What if You’re Alone on Thanksgiving?

Every Thanksgiving is different, and some years may not bring a family gathering. When that happens, the holiday may be a source of loneliness, a reminder of lost or distant loved ones, and a time of depression. It is easy to say to count your blessings, but sometimes we all have trouble finding the blessings in our sadness. There is no easy answer or cure for such feelings, but there are some things that may help mitigate them.

If you have family or friends to whom you can reach out, do so. This could take place in any of several ways. It may be possible to physically go visit them. Good friends will be happy to be available for you when you need it, even if they are busy. Take advantage of the opportunity if it arises.

If that’s not possible, perhaps a phone call would help you connect. Or, try writing a letter. This could be to a loved one who is not with you, or to someone who has made a difference in your life. Thank them for what they’ve contributed to your life, and tell them what they mean to you. Remember good times you had together.

You don’t have to know someone to reach out to them.
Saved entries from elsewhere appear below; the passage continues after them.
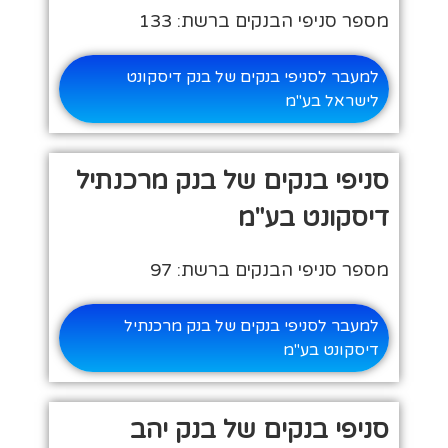
מספר סניפי הבנקים ברשת: 133
למעבר לסניפי בנקים של בנק דיסקונט
לישראל בע"מ
סניפי בנקים של בנק מרכנתיל
דיסקונט בע"מ
מספר סניפי הבנקים ברשת: 97
למעבר לסניפי בנקים של בנק מרכנתיל
דיסקונט בע"מ
סניפי בנקים של בנק יהב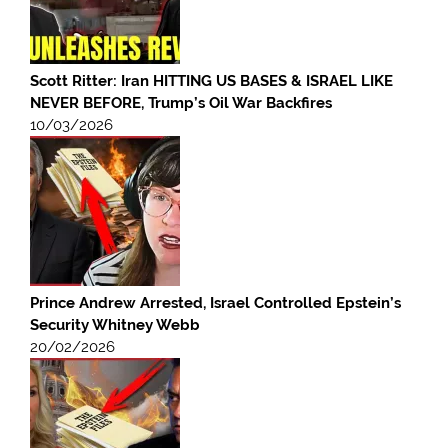
Scott Ritter: Iran HITTING US BASES & ISRAEL LIKE
NEVER BEFORE, Trump’s Oil War Backfires
10/03/2026
Prince Andrew Arrested, Israel Controlled Epstein’s
Security Whitney Webb
20/02/2026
Spend the day helping at a soup kitchen, or visit a hospital or elder-care facility and visit with other people who are alone. You may find that helping others brings you joy; and you may even find a new friend.

If you know ahead of time that you will be alone, plan to help an animal shelter or similar facility. Usually, this must be arranged ahead of time, but the facilities are often happy for the help. Many times, their workers are out of town or taking the day off, but the animals still need to be fed and cared for. Or, perhaps a neighbor needs someone to look after their pet while they go out of town. In addition to helping the animals, you could be helping yourself: research has shown that interacting with animals brings contentment.
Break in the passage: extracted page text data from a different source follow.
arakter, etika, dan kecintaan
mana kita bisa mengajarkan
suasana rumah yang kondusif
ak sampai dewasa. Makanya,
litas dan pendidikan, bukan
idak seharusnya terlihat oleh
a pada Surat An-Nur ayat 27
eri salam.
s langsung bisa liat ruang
Keep the lights on. Many people don’t turn on lights for just themselves, but that could be a mistake. Doctors now know that darkness can sometimes deepen depression. Keep the environment bright, and it may help keep your spirits bright as well.

Music also affects our moods. Play something that brings good memories.

But avoid alcohol – it’s a depressant.

Above all, if you are concerned that you may hurt yourself, seek help immediately by calling a helpline or going to a medical clinic. There are people trained to help, but you won’t know the difference they can make until you give them a chance.